“I mean exactly what I say,” he answered, with the same dreadful quietness. That which had not seemed possible to him last night, that she would really choose as she had chosen, had become more than possible. “You choose between us. Are there words in which I can make that clearer? If you choose me, you say good-bye to Lord Yorkshire here and now. If you choose him, you are to understand that you cease to be my daughter. I will not be at your wedding; I will not see you afterwards. You shall not be married from this house, nor, if I could help it, should you be married in this church.”
Then suddenly the quietness of the scene was shattered. As if by a sudden flash of lightning, all that Helen’s choice implied, her rejection not of him alone, but her rejection of all in the world that he held sacred, was made dazzlingly clear to him. At that his self-control gave way, and as his voice rose louder and louder, he beat with his clenched hand on the edge of the marble chimney-piece, so that the knuckles bled.

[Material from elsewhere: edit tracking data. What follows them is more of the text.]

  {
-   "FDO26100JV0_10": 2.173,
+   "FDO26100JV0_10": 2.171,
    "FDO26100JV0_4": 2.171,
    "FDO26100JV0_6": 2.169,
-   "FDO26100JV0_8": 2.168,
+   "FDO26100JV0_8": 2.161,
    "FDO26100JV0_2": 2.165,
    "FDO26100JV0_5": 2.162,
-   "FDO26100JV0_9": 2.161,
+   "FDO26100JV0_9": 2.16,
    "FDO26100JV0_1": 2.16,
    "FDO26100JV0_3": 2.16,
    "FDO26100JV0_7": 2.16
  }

“Understand what you are doing,” he said, “and let me tell you, so that there can be no mistake. You will promise to love, honour, and obey an atheist, an infidel, one who denies God and his Christ. You will have to say you do this according to God’s holy ordinance. That from you, in church, Helen, and a lie. It cannot be by His ordinance, for by your act you turn your back on the faith that has been yours from childhood till now, on all you have believed to be sacred. And what of the end? What of the life to which this is but a prelude? What of him, your husband, then? He that believeth not shall be damned. I would—I would sooner see you in your coffin than standing by the altar with this man. I would sooner see you his mistress——“
His passion, springing though it did from his own intense and fervent Christianity, had suddenly shot out into a bitter and poisonous blossom, and as that flared through the room, he paused a moment and looked at her as she stood before him in the beautiful whiteness of her girlhood. Her physical weakness had altogether passed, and except that she took one step back from him in involuntary disgust and shrinking, you would have said she was listening with quiet, incredulous wonder to some tale that did not concern her. But as he paused, hardly yet knowing what he had said, knowing, in fact, only that no words could be strong enough to express the intensity of his conviction, she turned from him.

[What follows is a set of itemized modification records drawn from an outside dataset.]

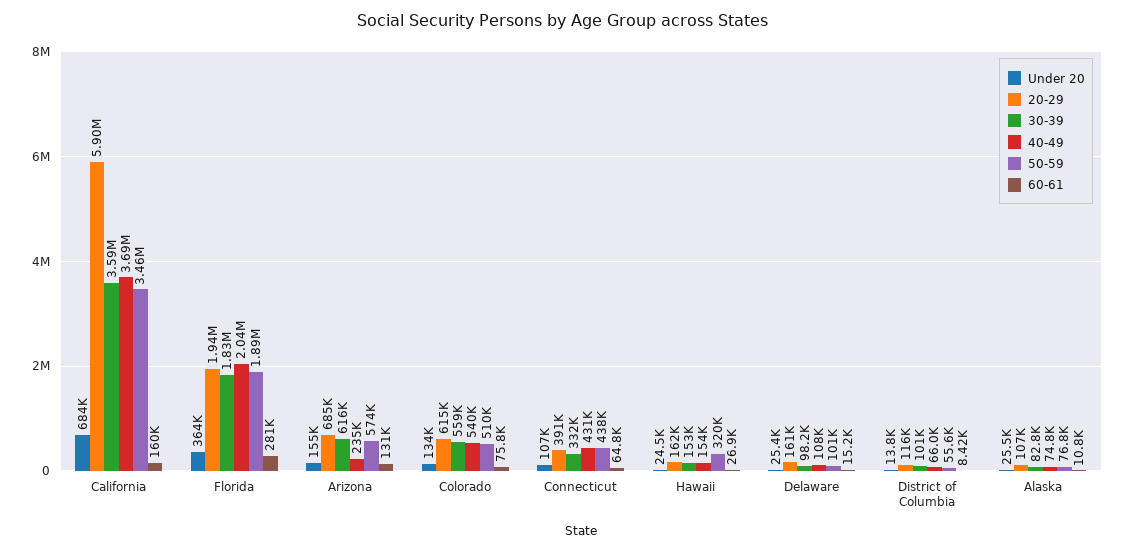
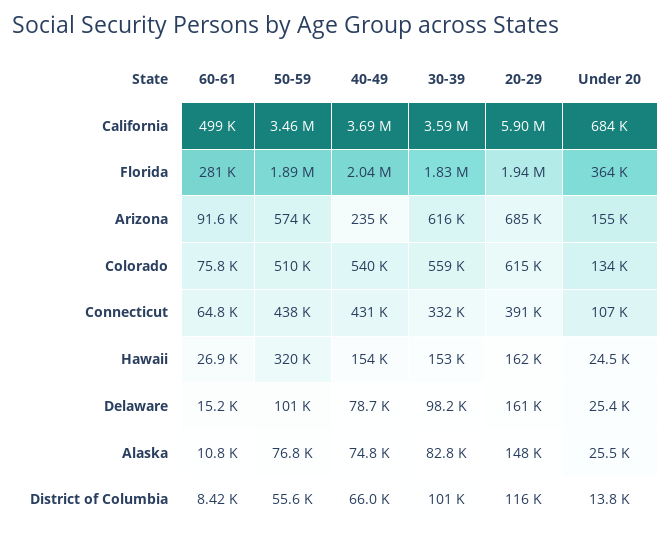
  {
    "Under 20": {
      "California": 684000,
      "Florida": 364000,
      "Arizona": 155000,
      "Colorado": 134000,
      "Connecticut": 107000,
      "Hawaii": 24500,
      "Delaware": 25400,
      "District of Columbia": 13800,
      "Alaska": 25500
    },
    "20-29": {
      "California": 5900000,
      "Florida": 1940000,
      "Arizona": 685000,
      "Colorado": 615000,
      "Connecticut": 391000,
      "Hawaii": 162000,
      "Delaware": 161000,
      "District of Columbia": 116000,
-     "Alaska": 107000
+     "Alaska": 148000
    },
    "30-39": {
      "California": 3590000,
      "Florida": 1830000,
      "Arizona": 616000,
      "Colorado": 559000,
      "Connecticut": 332000,
      "Hawaii": 153000,
      "Delaware": 98200,
      "District of Columbia": 101000,
      "Alaska": 82800
    },
    "40-49": {
      "California": 3690000,
      "Florida": 2040000,
      "Arizona": 235000,
      "Colorado": 540000,
      "Connecticut": 431000,
      "Hawaii": 154000,
-     "Delaware": 108000,
+     "Delaware": 78700,
      "District of Columbia": 66000,
      "Alaska": 74800
    },
    "50-59": {
      "California": 3460000,
      "Florida": 1890000,
      "Arizona": 574000,
      "Colorado": 510000,
      "Connecticut": 438000,
      "Hawaii": 320000,
      "Delaware": 101000,
      "District of Columbia": 55600,
      "Alaska": 76800
    },
    "60-61": {
-     "California": 160000,
+     "California": 499000,
      "Florida": 281000,
-     "Arizona": 131000,
+     "Arizona": 91600,
      "Colorado": 75800,
      "Connecticut": 64800,
      "Hawaii": 26900,
      "Delaware": 15200,
      "District of Columbia": 8420,
      "Alaska": 10800
    }
  }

“Come, Frank,” she said; “let us go.”
Frank also had risen with a sudden flush on his face at those intolerable words, an answer springing to his lips, and moved quickly towards her with some instinct of protecting her. But her tone checked him, and he followed her to the door. She had already opened it, without further speech or looking back, when her father’s voice, scarcely audible and broken and trembling, stopped her.
“Helen,” he said, “indeed I did not think or know what I said. But, my dearest, what are you doing? What are you doing? For Christ’s sake, Helen, who died for you.”
Frank had passed out. Whatever more took place between them was not for him to hear. Then the door closed behind him, leaving father and daughter alone.
“For Christ’s sake, Helen,” he said again.
She came back to the hearth-rug where he stood.